──────── EXERCISE DATA
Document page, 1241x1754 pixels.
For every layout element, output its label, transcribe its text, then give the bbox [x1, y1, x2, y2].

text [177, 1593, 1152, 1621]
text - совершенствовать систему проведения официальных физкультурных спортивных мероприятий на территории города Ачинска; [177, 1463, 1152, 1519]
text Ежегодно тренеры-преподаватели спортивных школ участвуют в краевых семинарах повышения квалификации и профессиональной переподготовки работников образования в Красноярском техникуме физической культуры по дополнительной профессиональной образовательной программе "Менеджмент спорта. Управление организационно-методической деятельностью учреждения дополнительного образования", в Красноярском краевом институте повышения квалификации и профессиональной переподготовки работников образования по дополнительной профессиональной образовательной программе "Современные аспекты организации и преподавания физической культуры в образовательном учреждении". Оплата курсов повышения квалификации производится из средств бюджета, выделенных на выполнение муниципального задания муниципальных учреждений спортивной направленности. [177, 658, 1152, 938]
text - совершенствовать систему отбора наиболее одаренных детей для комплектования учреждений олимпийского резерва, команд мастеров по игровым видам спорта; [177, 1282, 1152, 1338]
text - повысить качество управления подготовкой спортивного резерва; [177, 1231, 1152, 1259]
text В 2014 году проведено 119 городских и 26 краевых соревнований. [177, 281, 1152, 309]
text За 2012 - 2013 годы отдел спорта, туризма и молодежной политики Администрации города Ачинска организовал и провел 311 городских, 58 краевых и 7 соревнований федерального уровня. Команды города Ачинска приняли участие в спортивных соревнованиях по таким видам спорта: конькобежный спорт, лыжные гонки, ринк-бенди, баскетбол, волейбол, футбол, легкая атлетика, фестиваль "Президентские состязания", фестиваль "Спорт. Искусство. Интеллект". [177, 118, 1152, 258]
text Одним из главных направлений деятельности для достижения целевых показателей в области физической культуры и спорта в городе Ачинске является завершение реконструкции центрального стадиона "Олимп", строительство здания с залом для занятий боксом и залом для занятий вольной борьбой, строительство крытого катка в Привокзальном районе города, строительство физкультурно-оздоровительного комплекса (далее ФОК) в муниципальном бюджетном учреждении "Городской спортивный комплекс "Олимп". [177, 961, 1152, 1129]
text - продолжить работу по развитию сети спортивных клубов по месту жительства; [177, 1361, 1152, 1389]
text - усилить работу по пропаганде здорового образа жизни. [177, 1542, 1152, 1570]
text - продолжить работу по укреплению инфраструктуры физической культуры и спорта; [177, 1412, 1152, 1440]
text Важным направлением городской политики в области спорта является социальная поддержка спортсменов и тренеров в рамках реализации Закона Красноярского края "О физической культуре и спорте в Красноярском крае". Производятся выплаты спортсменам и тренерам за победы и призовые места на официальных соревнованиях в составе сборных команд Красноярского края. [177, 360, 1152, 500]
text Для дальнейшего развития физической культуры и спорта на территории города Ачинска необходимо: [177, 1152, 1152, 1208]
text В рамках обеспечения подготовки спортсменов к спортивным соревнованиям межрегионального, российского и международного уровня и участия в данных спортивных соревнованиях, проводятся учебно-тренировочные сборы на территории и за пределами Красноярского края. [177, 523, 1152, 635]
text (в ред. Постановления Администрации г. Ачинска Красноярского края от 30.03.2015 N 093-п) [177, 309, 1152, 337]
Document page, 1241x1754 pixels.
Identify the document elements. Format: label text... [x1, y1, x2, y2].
────────────────
HOW TO COMPLETE THIS TASK:
The lines above that hold "работу" are the result; show every one of them.

OUTPUT FOR THIS EXERCISE:
text - продолжить работу по развитию сети спортивных клубов по месту жительства; [177, 1361, 1152, 1389]
text - усилить работу по пропаганде здорового образа жизни. [177, 1542, 1152, 1570]
text - продолжить работу по укреплению инфраструктуры физической культуры и спорта; [177, 1412, 1152, 1440]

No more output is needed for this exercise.